[REQUISITOS DA TAREFA]: Prossiga o texto sobre a aplicação hospitalar controlada pelo olhar a partir da última frase apresentada, no mesmo registo técnico.

Aplicação controlada pelo olhar para um hospital

Aplicação de assistência para doentes sem uso das mãos: controlo por oculómetro, síntese de voz e percurso guiado passo a passo.

Centro hospitalar universitário 2024 → 2025

Em palavras simples

A necessidade
Um centro hospitalar acompanha doentes que perderam o uso das mãos. Para eles, um ecrã tátil não é uma interface, é um muro.
O que entregámos
Uma aplicação inteiramente controlada pelo olhar, com leitura por voz, concebida desde o início em torno desse modo de interação e não adaptada mais tarde.
O que mudou
O hospital passa a ter uma ferramenta que os seus doentes usam sem as mãos, onde nenhuma aplicação comum era utilizável.
Setor
Centro hospitalar universitário
Período
2024 → 2025
O nosso papel
Conceção e desenvolvimento da aplicação de assistência
Tecnologias
  • Eye tracking
  • Síntese de voz
  • BLoC
  • Clean Architecture

Em resumo

  • Controlo integralmente pelo olhar, sem toque nem teclado
  • Síntese de voz e retorno sonoro integrados
  • Arquitetura em camadas, preparada para ser retomada por outra equipa

O contexto

Um centro hospitalar universitário acompanha doentes que perderam o uso das mãos — doenças neurodegenerativas, paralisias, sequelas de acidente. Para eles, um ecrã tátil não é uma interface: é um muro.

Existem oculómetros — sensores que seguem o olhar e permitem apontar um ponto do ecrã com os olhos. O equipamento existe. O que faltava era uma aplicação concebida de raiz para este modo de interação.

O desafio

Uma aplicação controlada pelo olhar não se obtém acrescentando o suporte de um sensor a uma aplicação clássica. Muda tudo.

Não há clique. Apontar e validar são o mesmo gesto, o que impõe um mecanismo de validação por fixação — olhar para um alvo tempo suficiente para confirmar. Demasiado curto, e o utilizador desencadeia ações sem querer ao percorrer o ecrã com o olhar. Demasiado longo, e cada interação torna-se extenuante.

Os alvos têm de ser grandes e espaçados. A precisão do olhar não é a de um dedo, muito menos a de um rato. Uma interface densa, com botões pequenos e próximos, é simplesmente inutilizável.

Nenhum erro é neutro. Um utilizador que não pode cancelar com um gesto nem fechar uma janela por reflexo fica bloqueado. Cada ecrã tem de oferecer uma saída, alcançável pelo olhar.

[REGISTOS EXTRAÍDOS]:
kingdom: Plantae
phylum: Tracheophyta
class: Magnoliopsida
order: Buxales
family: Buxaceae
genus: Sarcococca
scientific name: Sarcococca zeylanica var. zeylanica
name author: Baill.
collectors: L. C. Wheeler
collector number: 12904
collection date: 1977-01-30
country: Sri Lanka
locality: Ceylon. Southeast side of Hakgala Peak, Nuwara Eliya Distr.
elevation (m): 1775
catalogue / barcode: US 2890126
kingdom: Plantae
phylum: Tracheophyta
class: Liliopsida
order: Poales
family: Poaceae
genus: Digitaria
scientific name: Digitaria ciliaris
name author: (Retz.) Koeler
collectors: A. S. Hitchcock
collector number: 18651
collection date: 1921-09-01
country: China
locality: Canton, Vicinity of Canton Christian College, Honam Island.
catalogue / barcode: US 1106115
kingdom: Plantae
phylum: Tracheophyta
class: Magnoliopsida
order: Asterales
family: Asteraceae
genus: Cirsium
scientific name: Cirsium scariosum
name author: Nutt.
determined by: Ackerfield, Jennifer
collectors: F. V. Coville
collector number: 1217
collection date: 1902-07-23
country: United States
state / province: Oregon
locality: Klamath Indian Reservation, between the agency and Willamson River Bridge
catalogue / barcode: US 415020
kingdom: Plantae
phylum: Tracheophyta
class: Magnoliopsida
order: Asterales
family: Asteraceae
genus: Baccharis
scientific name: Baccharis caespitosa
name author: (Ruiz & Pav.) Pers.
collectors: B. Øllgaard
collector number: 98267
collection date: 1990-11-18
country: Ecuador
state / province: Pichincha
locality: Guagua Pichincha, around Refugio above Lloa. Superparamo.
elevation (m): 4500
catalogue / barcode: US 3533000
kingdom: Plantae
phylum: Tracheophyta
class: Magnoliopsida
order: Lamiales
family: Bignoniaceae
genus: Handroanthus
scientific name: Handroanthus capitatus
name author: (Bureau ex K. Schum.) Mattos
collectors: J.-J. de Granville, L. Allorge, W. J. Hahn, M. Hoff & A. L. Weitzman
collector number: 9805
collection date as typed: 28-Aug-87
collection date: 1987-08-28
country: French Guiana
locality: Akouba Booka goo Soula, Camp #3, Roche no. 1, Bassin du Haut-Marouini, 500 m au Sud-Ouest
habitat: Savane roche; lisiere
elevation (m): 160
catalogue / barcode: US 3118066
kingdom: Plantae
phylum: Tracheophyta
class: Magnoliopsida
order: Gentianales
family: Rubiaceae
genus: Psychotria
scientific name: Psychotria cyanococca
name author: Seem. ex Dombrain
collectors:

[RESPOSTA AO EXERCÍCIO]:
E a fadiga é o verdadeiro adversário. Este público cansa-se depressa. O número de interações necessárias para chegar a um resultado não é um pormenor de conforto: é o critério de sucesso do produto.

O que fizemos

  • Integração do oculómetro como modo de entrada principal — não como uma opção acrescentada, mas como pressuposto de partida de toda a interface.
  • Um percurso guiado por etapas, com progressão explícita. O utilizador sabe sempre onde está e quanto falta — o que conta a dobrar quando cada etapa exige esforço.
  • Síntese de voz e retorno sonoro. O som transporta a informação de confirmação, porque um sinal visual discreto passa despercebido quando o olhar já está ocupado a navegar.
  • Adaptação ao tamanho físico do ecrã, e não à sua resolução. Um alvo tem de ter o mesmo tamanho real em centímetros em qualquer aparelho — é a precisão do olhar que manda, não o número de pixels.
  • Uma arquitetura em camadas separando dados, domínio e interface, com injeção de dependências e gestão de estado explícita.

O resultado

Uma aplicação cujo modo de interação principal é o olhar, entregue a um estabelecimento hospitalar.

Neste projeto, a escolha de arquitetura merece uma nota. Teria sido mais rápido colocar tudo nos ecrãs. Mas uma aplicação entregue a um hospital universitário destina-se a ser retomada, auditada e alargada por outros — por vezes anos depois, por vezes por uma equipa interna. Separar as camadas com rigor não foi um capricho técnico: é o que torna o projeto transmissível.

É também o projeto que mais diretamente recorda por que razão a acessibilidade não é uma caixa a assinalar no fim do desenvolvimento. Aqui, era o produto.